Of the Taj itself, fault has been found with its proportions by severe critics, like the party who regards the Moti Mesjid “nun” as faulty because she wears a point-lace collar; but the ordinary visitor will find room for nothing but admiration and wonder. It is hard to believe that there is any defect, even in its proportions, for so perfect do these latter appear, that one is astonished to learn that it is a taller building than the Kootub Minar. One would never guess it to be anywhere near so tall as 243 feet. The building rests on a plinth of white marble, eighteen feet high and a hundred yards square. At each corner of the plinth stands a minaret, also of white marble, and 137 feet high. The mausoleum itself occupies the central space, measuring in depth and width 186 feet. The entire affair is of white Jeypore marble, resting upon a lower platform of sandstone: “A thing of perfect beauty and of absolute finish in every detail, it might pass for the work of a genii, who knew naught of the weaknesses and ills with which mankind are beset. It is not a great national temple erected by a free and united people, it owes its creation to the whim of an absolute ruler who was free to squander the resources of the State in commemorating his personal sorrows or his vanity.”
Another distinguished visitor, commenting on the criticisms of those who profess to have discovered defects, says: “The Taj is like a lovely woman; abuse her as you please, but the moment you come into her presence, you submit to its fascination.”
“If to her share some female errors fall, Look in her face, and you’ll forget them all.”
Passing beneath the vaulted gateway, we find a sign-board, telling that the best place from which to view the Taj is from the roof of the gateway. A flight of steps leads us to the designated vantage-point, when the tropic garden, the fountains, the twin mosques in the far corners, the river, the minarets, and, above all, the Taj itself lay spread out before us for our inspection. The scene might well conjure up a vision of Paradise itself. The glorious Taj: “So light it seems, so airy, and so like a fabric of mist and moonbeams, with its great dome soaring up, a silvery bubble,” that it is difficult, even at a few hundred yards’ distance, to believe it a creation of human hands.
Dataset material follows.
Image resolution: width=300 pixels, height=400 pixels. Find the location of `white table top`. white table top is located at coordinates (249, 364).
While gazing on the Taj, men let their cigars go out, and ladies drop their fans without noticing it.
Descending the steps again, we pass inside, and again pause to survey it from the end of the avenue. An element of the ridiculous here appears in the person and the appeals of an old Hindoo fruit-vender. This hopeful agent of Pomona squats beside a little tray, and, as we stand and feast our eyes on the sublimest object in the world of architecture, he persistently calls our attention to a dozen or two half-decayed mangoes and custard-apples that comprise his stock in trade.